■ Task prompt ■
Copy out the data word for word, starting at the line that contains "Where does the" and ending at the line that contains "Is the value", with both of those lines included. Leave the pictures out.

■ Dataset ■
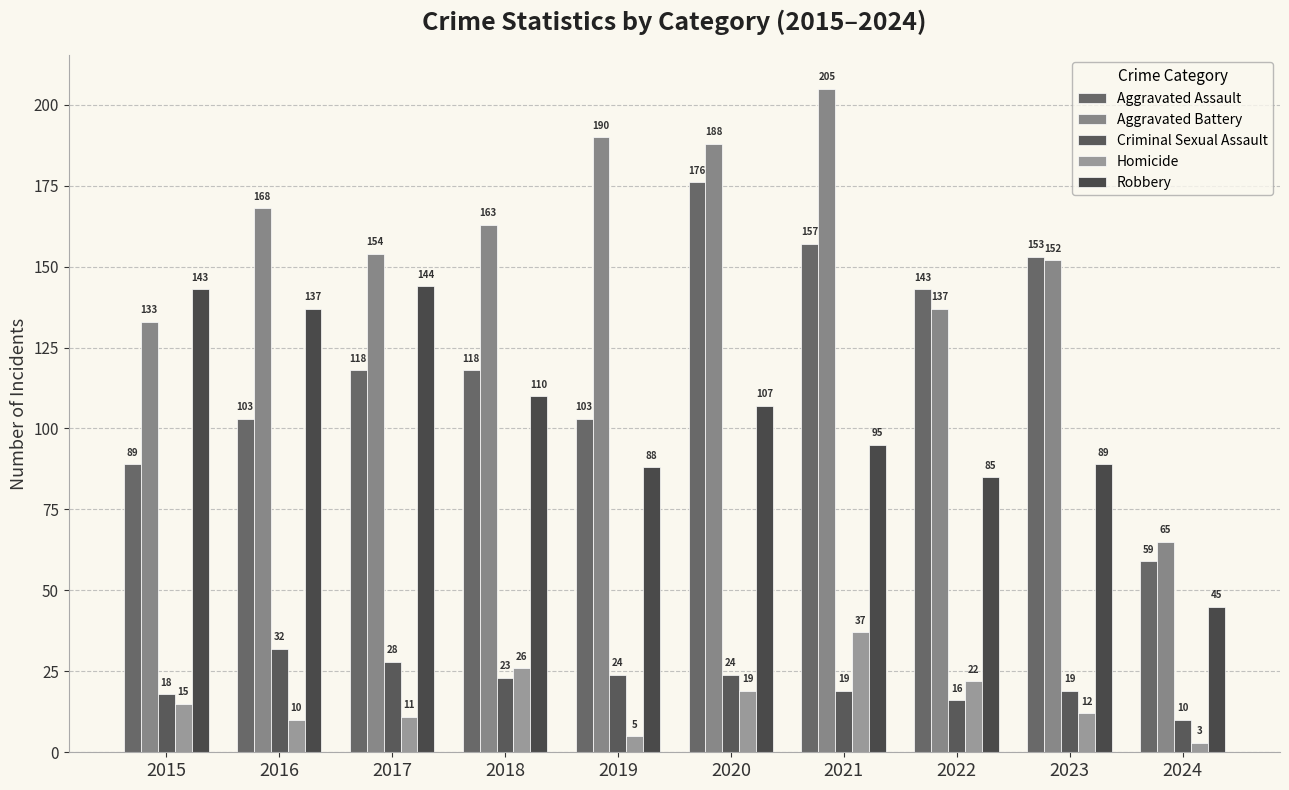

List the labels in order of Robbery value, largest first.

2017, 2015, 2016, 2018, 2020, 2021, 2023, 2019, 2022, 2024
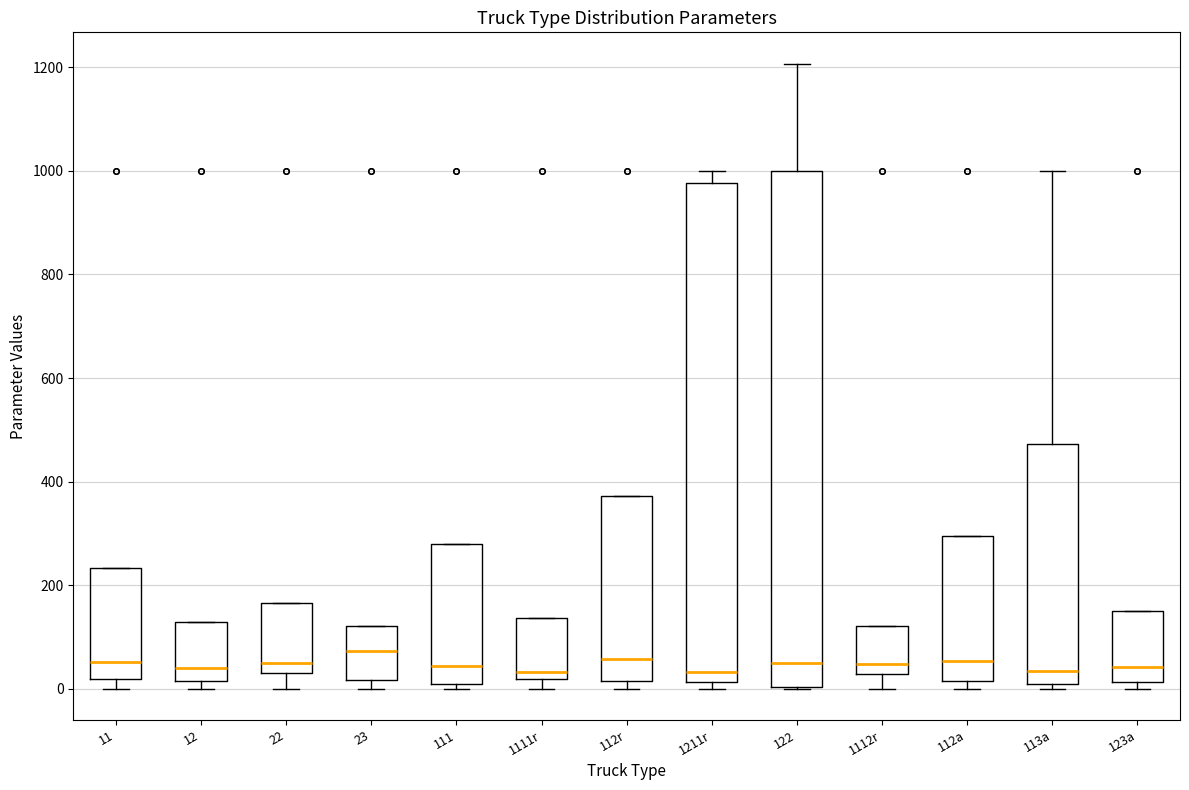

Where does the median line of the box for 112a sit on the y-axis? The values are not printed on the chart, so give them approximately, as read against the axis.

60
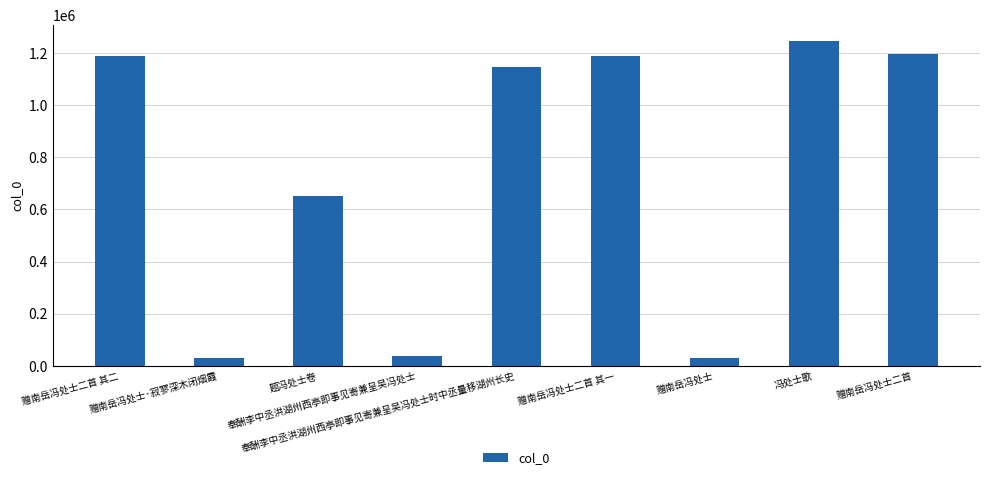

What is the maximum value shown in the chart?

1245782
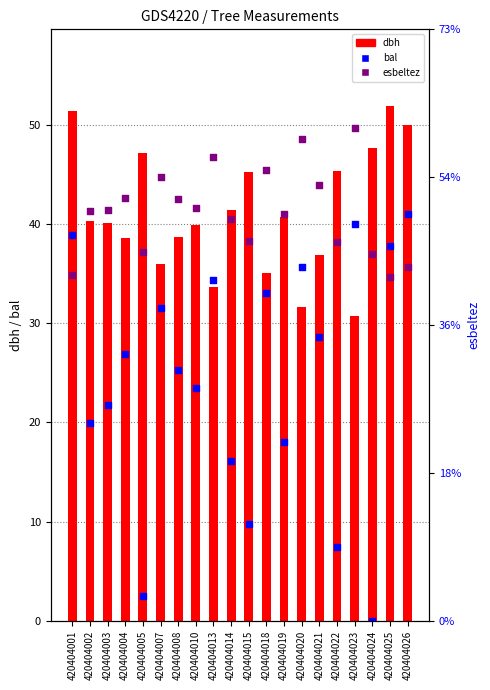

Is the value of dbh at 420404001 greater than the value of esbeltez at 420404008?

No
* * *
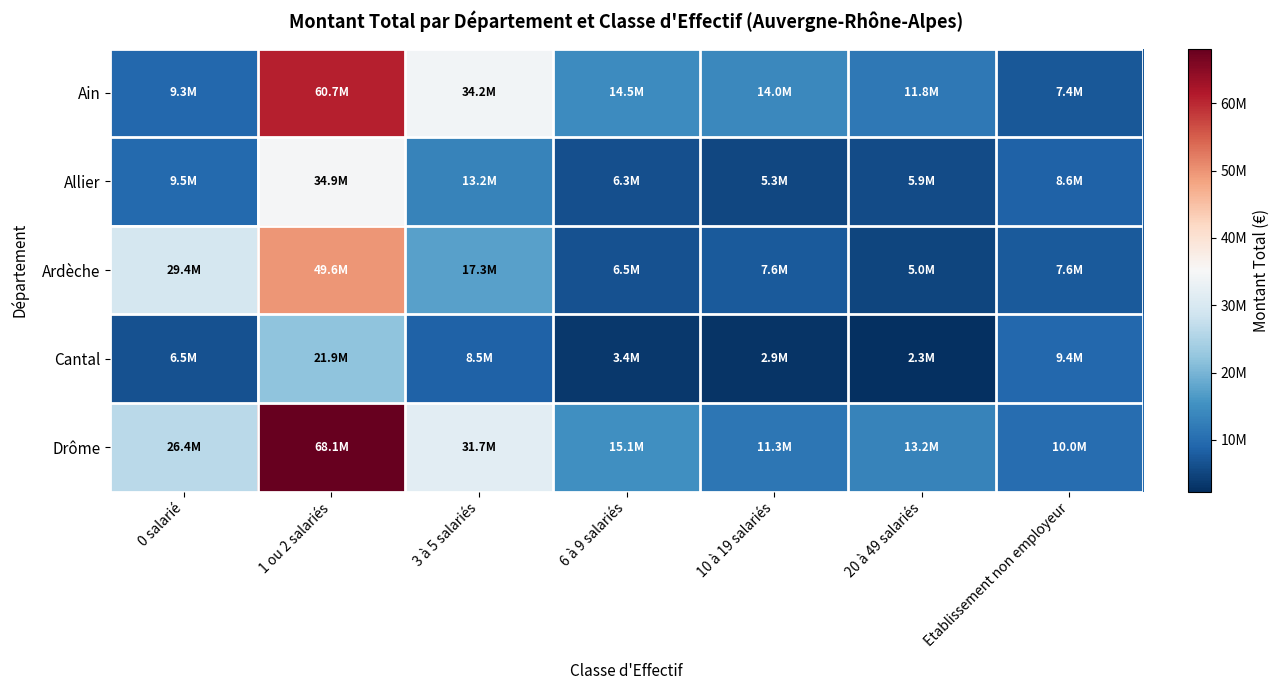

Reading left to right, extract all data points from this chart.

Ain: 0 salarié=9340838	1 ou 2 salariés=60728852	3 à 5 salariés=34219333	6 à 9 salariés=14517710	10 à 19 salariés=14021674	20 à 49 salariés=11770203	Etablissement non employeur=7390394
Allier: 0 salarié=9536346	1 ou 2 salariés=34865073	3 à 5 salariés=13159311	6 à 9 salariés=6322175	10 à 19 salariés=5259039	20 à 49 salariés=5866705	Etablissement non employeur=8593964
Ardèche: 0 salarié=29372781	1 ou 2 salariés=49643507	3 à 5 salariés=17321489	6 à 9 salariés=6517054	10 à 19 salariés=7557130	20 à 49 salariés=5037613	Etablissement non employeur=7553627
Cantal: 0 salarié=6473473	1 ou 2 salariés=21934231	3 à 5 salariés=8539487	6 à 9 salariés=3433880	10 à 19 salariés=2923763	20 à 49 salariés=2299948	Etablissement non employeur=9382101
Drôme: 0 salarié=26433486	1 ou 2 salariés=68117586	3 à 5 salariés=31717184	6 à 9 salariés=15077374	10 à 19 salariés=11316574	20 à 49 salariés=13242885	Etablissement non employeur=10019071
---
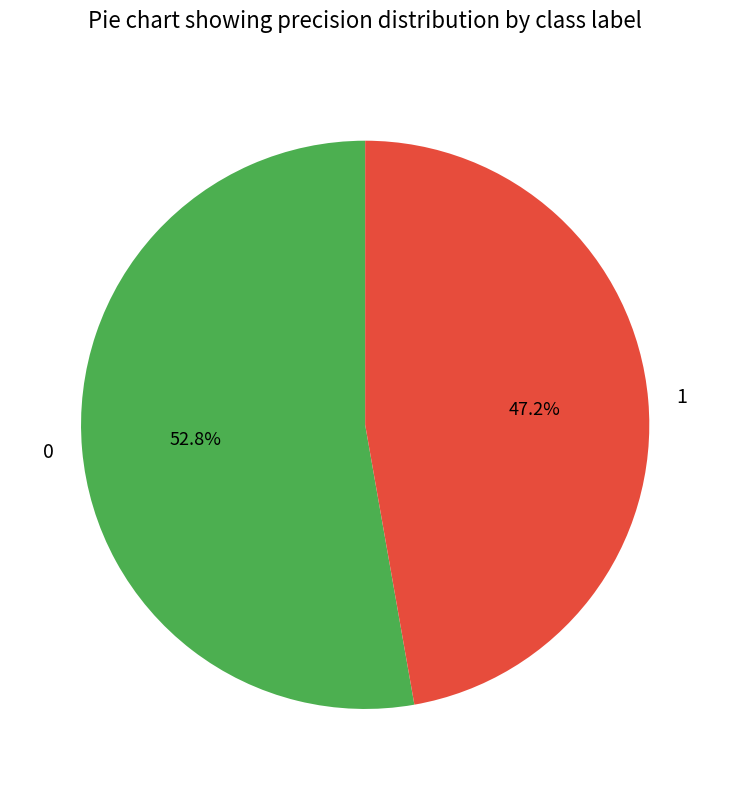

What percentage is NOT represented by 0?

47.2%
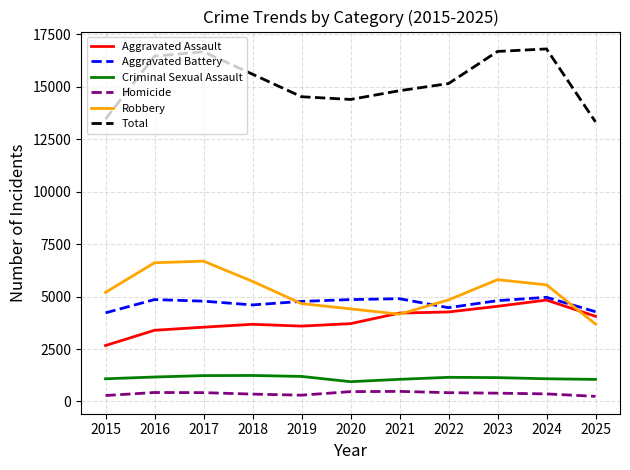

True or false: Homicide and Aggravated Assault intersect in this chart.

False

■ The answer ■
Where does the median line of the box for 112a sit on the y-axis? The values are not printed on the chart, so give them approximately, as read against the axis.

60

What is the maximum value shown in the chart?

1245782

Is the value of dbh at 420404001 greater than the value of esbeltez at 420404008?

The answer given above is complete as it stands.